In the afternoon tomorrow, I’m going to start a list of oral instructions on details of an enlightened society. Any that you can remember, add to that and we’ll collect as much as we can. There are a couple of old timers here.

On Sunday I’m going to take the material on enlightened society that you’ve heard in these three talks, and follow it out in some of the Tibetan scriptures from which these teachings come. All of the teachings that I’ve been talking about – we find them in the Shambhala texts. We received them from Trungpa Rinpoche in his lectures and we got instructed on them in private lectures with him or with the Sakyong, whoever your guru is in the Shambhala lineage. But they all come from Tibetan scriptures. On Sunday, I’m going to go through two or three of the Tibetan scriptures in detail that are origins for these teachings on enlightened society. Actually, there are lots more than I’m going to have time to do on Sunday but Sunday will be a beginning, and then we can have podcasts of the rest. So that’s the weekend. We’re going to have music and art and a book fair. I’m going to mention lots of little details and I want you to enjoy yourself and enjoy contributing to this environment as we try to remember the dreams we had in the early days of the Court, and recreate the sense of Court. It seems pretty complete.

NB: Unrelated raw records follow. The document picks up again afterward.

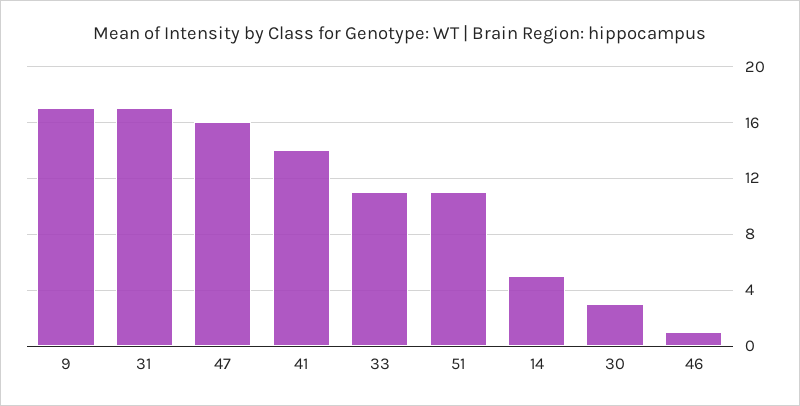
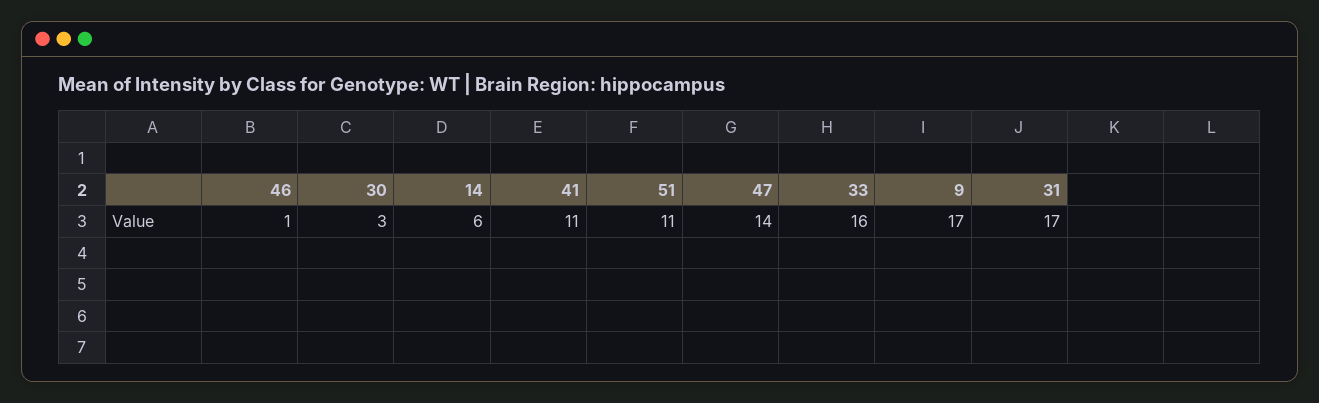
  {
    "9": 17,
    "31": 17,
-   "47": 16,
+   "47": 14,
-   "41": 14,
+   "41": 11,
-   "33": 11,
+   "33": 16,
    "51": 11,
-   "14": 5,
+   "14": 6,
    "30": 3,
    "46": 1
  }

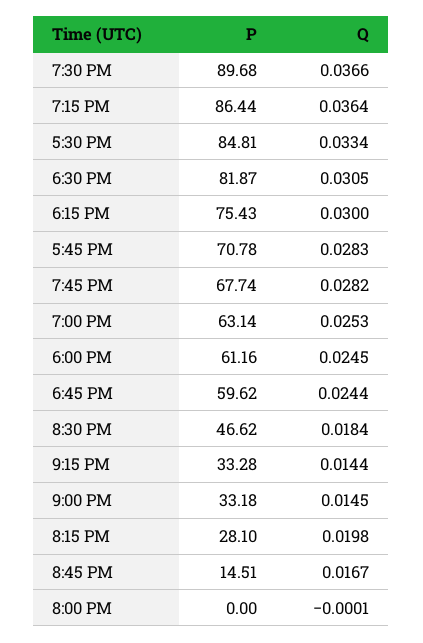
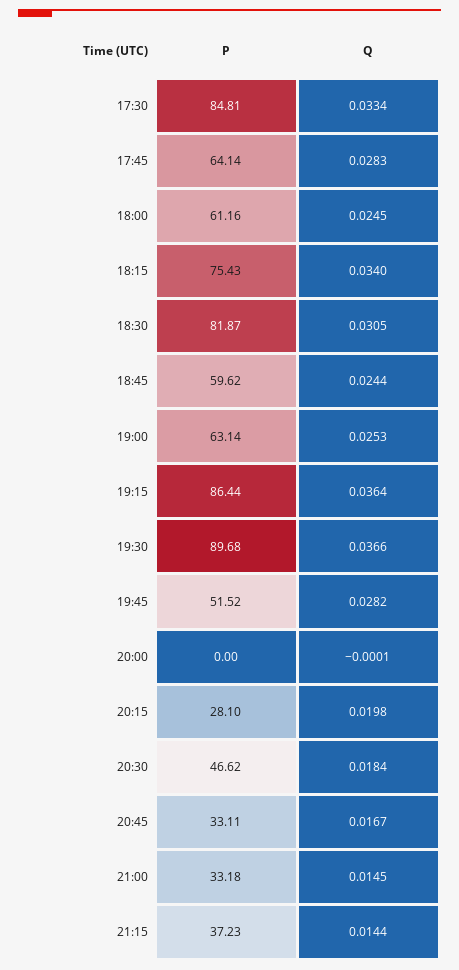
  {
    "P": {
      "7:30 PM": 89.68,
      "7:15 PM": 86.44,
      "5:30 PM": 84.81,
      "6:30 PM": 81.87,
      "6:15 PM": 75.43,
-     "5:45 PM": 70.78,
+     "5:45 PM": 64.14,
-     "7:45 PM": 67.74,
+     "7:45 PM": 51.52,
      "7:00 PM": 63.14,
      "6:00 PM": 61.16,
      "6:45 PM": 59.62,
      "8:30 PM": 46.62,
-     "9:15 PM": 33.28,
+     "9:15 PM": 37.23,
      "9:00 PM": 33.18,
      "8:15 PM": 28.1,
-     "8:45 PM": 14.51,
+     "8:45 PM": 33.11,
      "8:00 PM": 0
    },
    "Q": {
      "7:30 PM": 0.0366,
      "7:15 PM": 0.0364,
      "5:30 PM": 0.0334,
      "6:30 PM": 0.0305,
-     "6:15 PM": 0.03,
+     "6:15 PM": 0.034,
      "5:45 PM": 0.0283,
      "7:45 PM": 0.0282,
      "7:00 PM": 0.0253,
      "6:00 PM": 0.0245,
      "6:45 PM": 0.0244,
      "8:30 PM": 0.0184,
      "9:15 PM": 0.0144,
      "9:00 PM": 0.0145,
      "8:15 PM": 0.0198,
      "8:45 PM": 0.0167,
      "8:00 PM": -0.0001
    }
  }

I wanted to just say one thing and I’ll talk more about it later.  I just realized that that table in the corner might seem very mysterious to you. It’s meant to be a table full of aphorisms. We’re going to talk about the role of proverbs and aphorisms in enlightened society, so I grabbed a bunch off my shelf and put them there. These are texts which are designed to be read by 14-year-olds. I’ll talk about the training of teenagers in an enlightened society, and the use of those texts. Also, you’ll see Recalling Trungpa Rinpoche which is a book that Fabrice Midal edited. A lot of work went into this book. It’s meant to be a way of presenting Trungpa Rinpoche’s ideas to the non-buddhist world. It’s a collection of essays written for philosophers, academics, critics, and artists who aren’t committed to a path, the beginning of making him one of the people you study in school when you study the thinkers of the twentieth century. It’s being published in French and in English. I don’t know if the French translation is going to really happen or not, but the text has been translated into French. You’ll find the articles there very interesting. Some of them are average but a lot of them are very brilliant. Reggie Ray has a very good article, Traleg Rinpoche has a brilliant article. This is a way of getting a really different insight into the thought of Trungpa Rinpoche, looking at him as a twenty-first century philosopher, not done just as a buddhist teacher. 

OK. So let’s bow to each other and fold our tents and steal silently into the night.